# TASK DETAILS:
Carry over every entry exactly as written, though not the pictures it contains.

# RECORDS TO PROCESS:
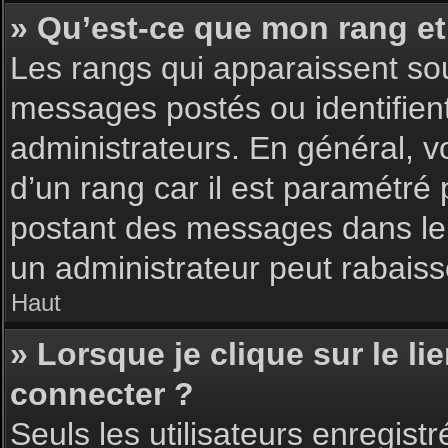
» Qu’est-ce que mon rang et
Les rangs qui apparaissent sou
messages postés ou identifient 
administrateurs. En général, v
d’un rang car il est paramétré
postant des messages dans le 
un administrateur peut rabais
Haut
» Lorsque je clique sur le li
connecter ?
Seuls les utilisateurs enregist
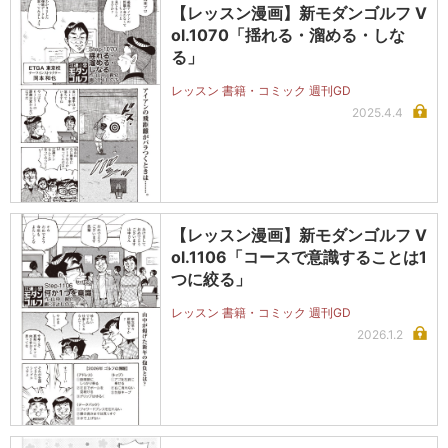
【レッスン漫画】新モダンゴルフ V
ol.1070「揺れる・溜める・しな
る」
レッスン 書籍・コミック 週刊GD
2025.4.4
【レッスン漫画】新モダンゴルフ V
ol.1106「コースで意識することは1
つに絞る」
レッスン 書籍・コミック 週刊GD
2026.1.2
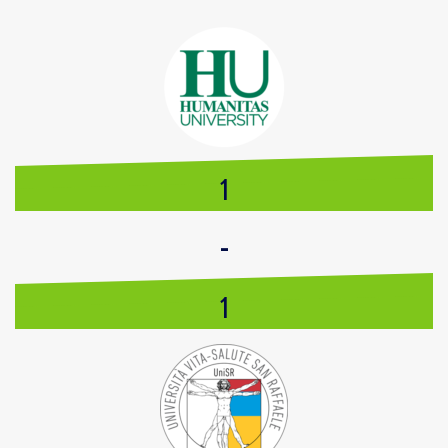
1
-
1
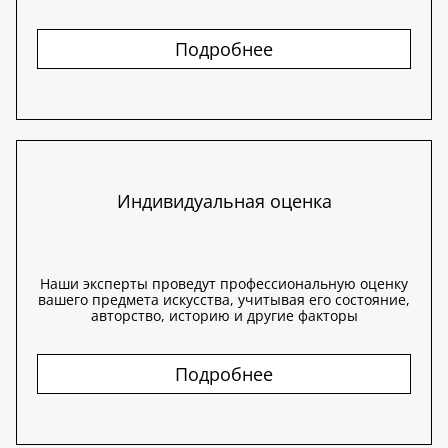
Подробнее
Индивидуальная оценка
Наши эксперты проведут профессиональную оценку
вашего предмета искусства, учитывая его состояние,
авторство, историю и другие факторы
Подробнее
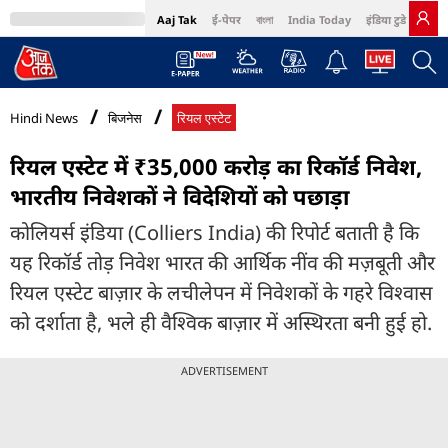
Aaj Tak
ई-पेपर
বাংলা
India Today
इंडिया टुडे हिंदी
MumbaiTak
BT Bazaar
Cosmopolitan
Harper's Bazaar
Northeast
Bri
Hindi News
बिजनेस
रियल एस्टेट
रियल एस्टेट में ₹35,000 करोड़ का रिकॉर्ड निवेश,
भारतीय निवेशकों ने विदेशियों को पछाड़ा
कोलियर्स इंडिया (Colliers India) की रिपोर्ट बताती है कि
यह रिकॉर्ड तोड़ निवेश भारत की आर्थिक नींव की मज़बूती और
रियल एस्टेट बाज़ार के लचीलेपन में निवेशकों के गहरे विश्वास
को दर्शाता है, भले ही वैश्विक बाज़ार में अस्थिरता बनी हुई हो.
ADVERTISEMENT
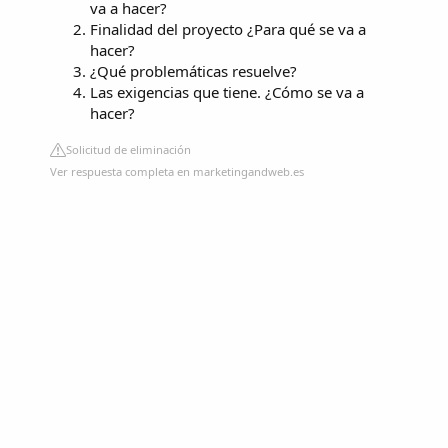
va a hacer?
Finalidad del proyecto ¿Para qué se va a
hacer?
¿Qué problemáticas resuelve?
Las exigencias que tiene. ¿Cómo se va a
hacer?
Solicitud de eliminación
Ver respuesta completa en marketingandweb.es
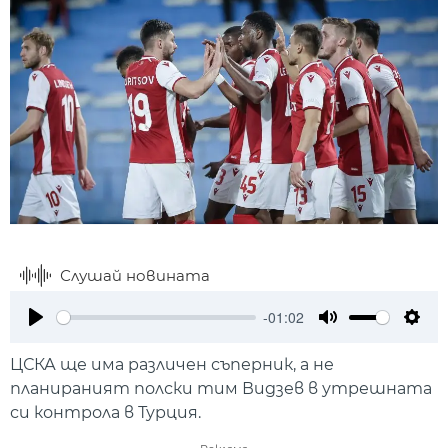
Слушай новината
-01:02
Play
Mute
Setti
ЦСКА ще има различен съперник, а не
планираният полски тим Видзев в утрешната
си контрола в Турция.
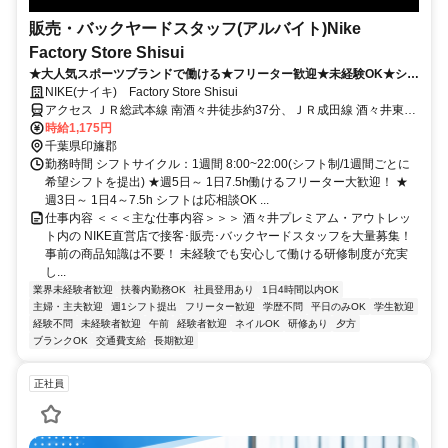
販売・バックヤードスタッフ(アルバイト)Nike
Factory Store Shisui
★大人気スポーツブランドで働ける★フリーター歓迎★未経験OK★シフ
ト×おしゃれ自由度MAX★洗練された空間で髪色ネイル自由！自分らし
NIKE(ナイキ) Factory Store Shisui
く働ける★
アクセス ＪＲ総武本線 南酒々井徒歩約37分、ＪＲ成田線 酒々井東口
徒歩約41分、京成本線 京成酒々井東口徒歩約51分 酒々井駅･京成
時給1,175円
酒々井駅より車で15分
千葉県印旛郡
勤務時間 シフトサイクル：1週間 8:00~22:00(シフト制/1週間ごとに
希望シフトを提出) ★週5日～ 1日7.5h働けるフリーター大歓迎！ ★
週3日～ 1日4～7.5h シフトは応相談OK ...
仕事内容 ＜＜＜主な仕事内容＞＞＞ 酒々井プレミアム・アウトレッ
ト内の NIKE直営店で接客･販売･バックヤードスタッフを大量募集！
事前の商品知識は不要！ 未経験でも安心して働ける研修制度が充実
し...
業界未経験者歓迎
扶養内勤務OK
社員登用あり
1日4時間以内OK
主婦・主夫歓迎
週1シフト提出
フリーター歓迎
学歴不問
平日のみOK
学生歓迎
経験不問
未経験者歓迎
午前
経験者歓迎
ネイルOK
研修あり
夕方
ブランクOK
交通費支給
長期歓迎
正社員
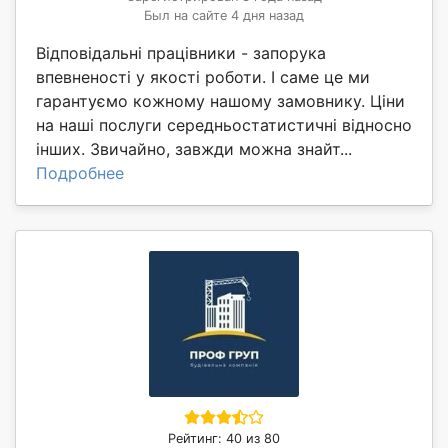
Был на сайте 4 дня назад
Відповідальні працівники - запорука
впевненості у якості роботи. І саме це ми
гарантуємо кожному нашому замовнику. Ціни
на наші послуги середньостатистичні відносно
інших. Звичайно, завжди можна знайт...
Подробнее
Рейтинг: 40 из 80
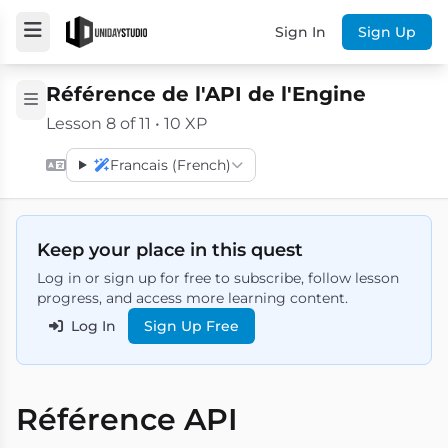
Sign In
Sign Up
Référence de l'API de l'Engine
Lesson 8 of 11 • 10 XP
Francais (French)
Keep your place in this quest
Log in or sign up for free to subscribe, follow lesson
progress, and access more learning content.
Log In
Sign Up Free
Référence API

# COMPLETED EXERCISE:
» Qu’est-ce que mon rang et
Les rangs qui apparaissent sou
messages postés ou identifient 
administrateurs. En général, v
d’un rang car il est paramétré
postant des messages dans le 
un administrateur peut rabais
Haut
» Lorsque je clique sur le li
connecter ?
Seuls les utilisateurs enregist
【レッスン漫画】新モダンゴルフ V
ol.1070「揺れる・溜める・しな
る」
レッスン 書籍・コミック 週刊GD
2025.4.4
【レッスン漫画】新モダンゴルフ V
ol.1106「コースで意識することは1
つに絞る」
レッスン 書籍・コミック 週刊GD
2026.1.2
1
-
1
Подробнее
Индивидуальная оценка
Наши эксперты проведут профессиональную оценку
вашего предмета искусства, учитывая его состояние,
авторство, историю и другие факторы
Подробнее
Aaj Tak
ई-पेपर
বাংলা
India Today
इंडिया टुडे हिंदी
MumbaiTak
BT Bazaar
Cosmopolitan
Harper's Bazaar
Northeast
Bri
Hindi News
बिजनेस
रियल एस्टेट
रियल एस्टेट में ₹35,000 करोड़ का रिकॉर्ड निवेश,
भारतीय निवेशकों ने विदेशियों को पछाड़ा
कोलियर्स इंडिया (Colliers India) की रिपोर्ट बताती है कि
यह रिकॉर्ड तोड़ निवेश भारत की आर्थिक नींव की मज़बूती और
रियल एस्टेट बाज़ार के लचीलेपन में निवेशकों के गहरे विश्वास
को दर्शाता है, भले ही वैश्विक बाज़ार में अस्थिरता बनी हुई हो.
ADVERTISEMENT
va a hacer?
Finalidad del proyecto ¿Para qué se va a
hacer?
¿Qué problemáticas resuelve?
Las exigencias que tiene. ¿Cómo se va a
hacer?
Solicitud de eliminación
Ver respuesta completa en marketingandweb.es
Слушай новината
-01:02
Play
Mute
Setti
ЦСКА ще има различен съперник, а не
планираният полски тим Видзев в утрешната
си контрола в Турция.
販売・バックヤードスタッフ(アルバイト)Nike
Factory Store Shisui
★大人気スポーツブランドで働ける★フリーター歓迎★未経験OK★シフ
ト×おしゃれ自由度MAX★洗練された空間で髪色ネイル自由！自分らし
NIKE(ナイキ) Factory Store Shisui
く働ける★
アクセス ＪＲ総武本線 南酒々井徒歩約37分、ＪＲ成田線 酒々井東口
徒歩約41分、京成本線 京成酒々井東口徒歩約51分 酒々井駅･京成
時給1,175円
酒々井駅より車で15分
千葉県印旛郡
勤務時間 シフトサイクル：1週間 8:00~22:00(シフト制/1週間ごとに
希望シフトを提出) ★週5日～ 1日7.5h働けるフリーター大歓迎！ ★
週3日～ 1日4～7.5h シフトは応相談OK ...
仕事内容 ＜＜＜主な仕事内容＞＞＞ 酒々井プレミアム・アウトレッ
ト内の NIKE直営店で接客･販売･バックヤードスタッフを大量募集！
事前の商品知識は不要！ 未経験でも安心して働ける研修制度が充実
し...
業界未経験者歓迎
扶養内勤務OK
社員登用あり
1日4時間以内OK
主婦・主夫歓迎
週1シフト提出
フリーター歓迎
学歴不問
平日のみOK
学生歓迎
経験不問
未経験者歓迎
午前
経験者歓迎
ネイルOK
研修あり
夕方
ブランクOK
交通費支給
長期歓迎
正社員
Был на сайте 4 дня назад
Відповідальні працівники - запорука
впевненості у якості роботи. І саме це ми
гарантуємо кожному нашому замовнику. Ціни
на наші послуги середньостатистичні відносно
інших. Звичайно, завжди можна знайт...
Подробнее
Рейтинг: 40 из 80
Sign In
Sign Up
Référence de l'API de l'Engine
Lesson 8 of 11 • 10 XP
Francais (French)
Keep your place in this quest
Log in or sign up for free to subscribe, follow lesson
progress, and access more learning content.
Log In
Sign Up Free
Référence API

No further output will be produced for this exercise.